◆ **Action item**: On how many lines of these entries does the word "back" occur? State the number alone.

Images with localized body landmarks
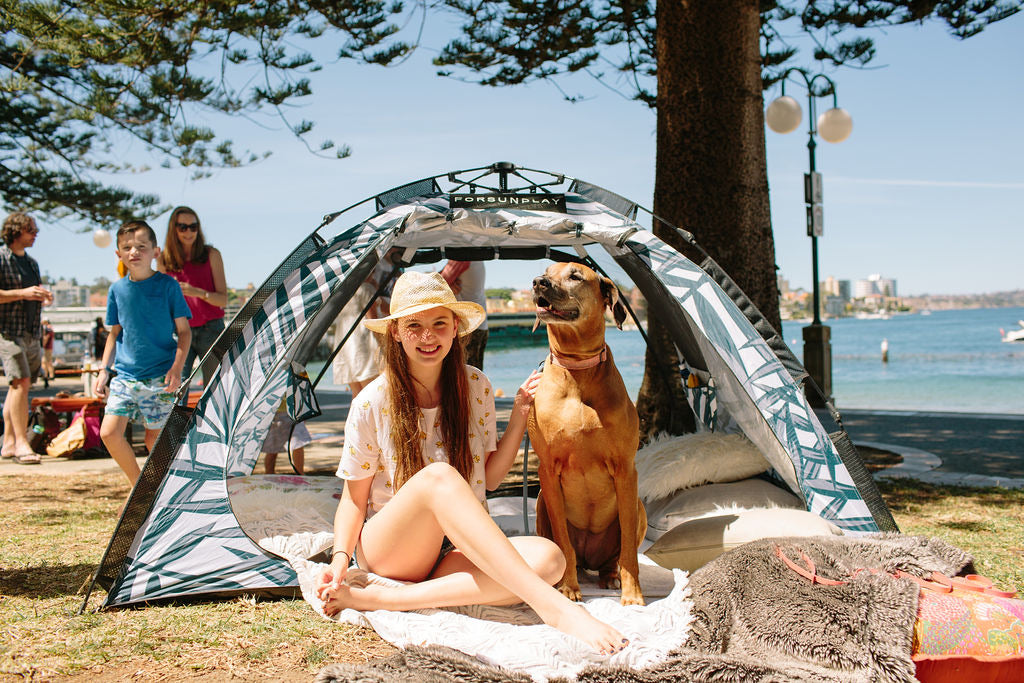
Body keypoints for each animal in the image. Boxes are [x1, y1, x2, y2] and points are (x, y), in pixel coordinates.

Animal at [532, 264, 643, 610]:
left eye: (575, 276)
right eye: (545, 270)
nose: (538, 282)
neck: (577, 370)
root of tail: (589, 560)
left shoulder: (625, 470)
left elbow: (629, 551)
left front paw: (633, 594)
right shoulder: (548, 470)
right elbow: (563, 545)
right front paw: (568, 588)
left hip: (638, 508)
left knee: (615, 557)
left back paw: (610, 576)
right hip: (541, 504)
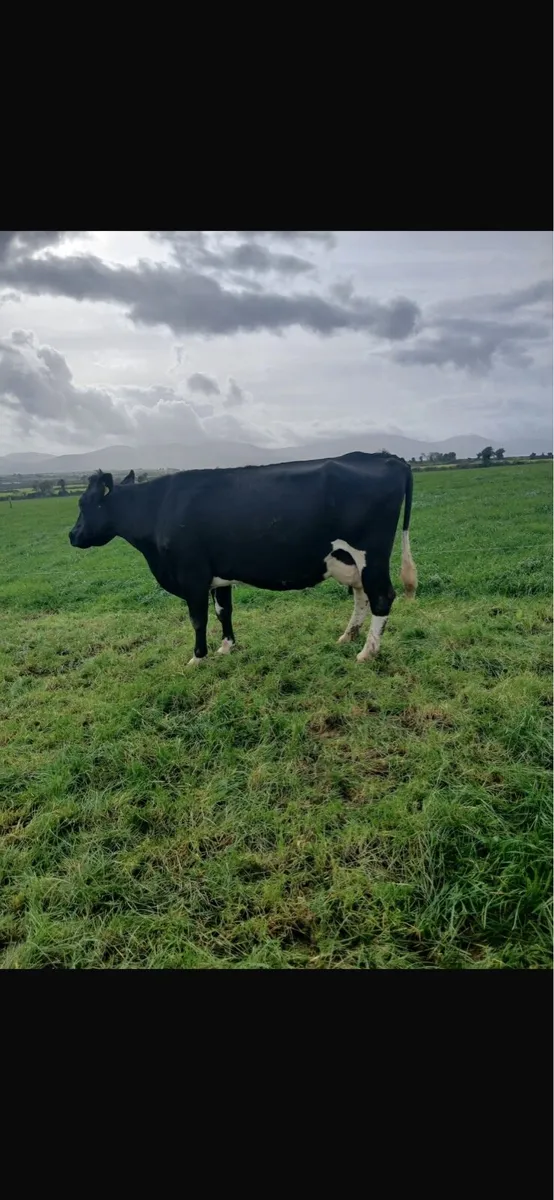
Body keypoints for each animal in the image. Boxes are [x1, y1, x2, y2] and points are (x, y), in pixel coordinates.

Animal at [68, 451, 417, 667]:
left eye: (84, 504)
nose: (72, 535)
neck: (158, 508)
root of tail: (386, 457)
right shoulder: (218, 573)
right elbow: (224, 610)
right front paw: (227, 647)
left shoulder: (191, 575)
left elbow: (198, 618)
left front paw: (198, 657)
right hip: (349, 561)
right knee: (361, 595)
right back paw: (348, 636)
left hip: (371, 554)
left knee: (382, 597)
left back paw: (367, 652)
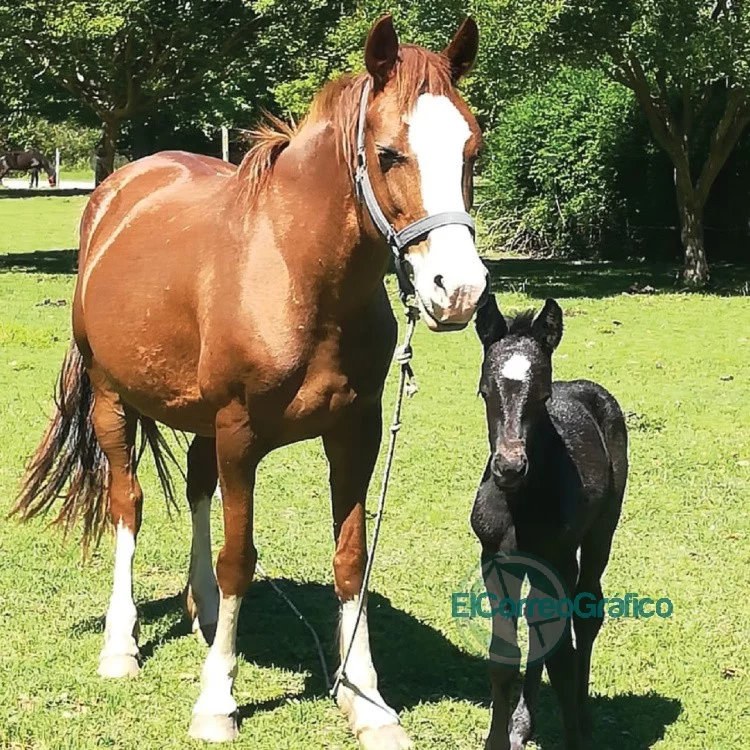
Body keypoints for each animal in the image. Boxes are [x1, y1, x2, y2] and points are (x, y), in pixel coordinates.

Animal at [13, 15, 488, 748]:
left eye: (474, 151)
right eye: (387, 153)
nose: (457, 291)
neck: (297, 272)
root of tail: (115, 194)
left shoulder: (355, 433)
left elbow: (350, 558)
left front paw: (365, 701)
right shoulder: (242, 434)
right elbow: (240, 556)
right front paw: (216, 701)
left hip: (201, 420)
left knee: (197, 490)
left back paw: (205, 611)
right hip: (113, 401)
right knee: (129, 503)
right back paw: (121, 646)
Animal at [471, 296, 628, 750]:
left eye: (542, 396)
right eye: (485, 392)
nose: (509, 467)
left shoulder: (555, 560)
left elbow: (561, 657)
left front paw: (574, 734)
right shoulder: (495, 560)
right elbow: (505, 656)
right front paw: (500, 737)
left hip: (599, 534)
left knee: (586, 613)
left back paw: (584, 717)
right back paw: (524, 723)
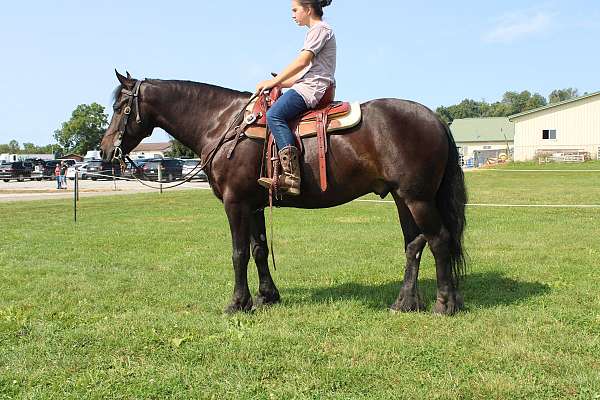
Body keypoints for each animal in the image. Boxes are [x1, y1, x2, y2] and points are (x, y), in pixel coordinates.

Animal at [101, 72, 466, 316]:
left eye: (120, 106)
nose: (105, 151)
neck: (223, 125)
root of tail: (435, 119)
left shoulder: (235, 203)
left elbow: (238, 253)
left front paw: (238, 303)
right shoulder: (254, 205)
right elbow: (259, 250)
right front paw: (267, 296)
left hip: (417, 198)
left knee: (439, 240)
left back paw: (444, 304)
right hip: (403, 198)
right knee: (414, 244)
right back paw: (405, 303)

◆ **Result of the exercise**: 9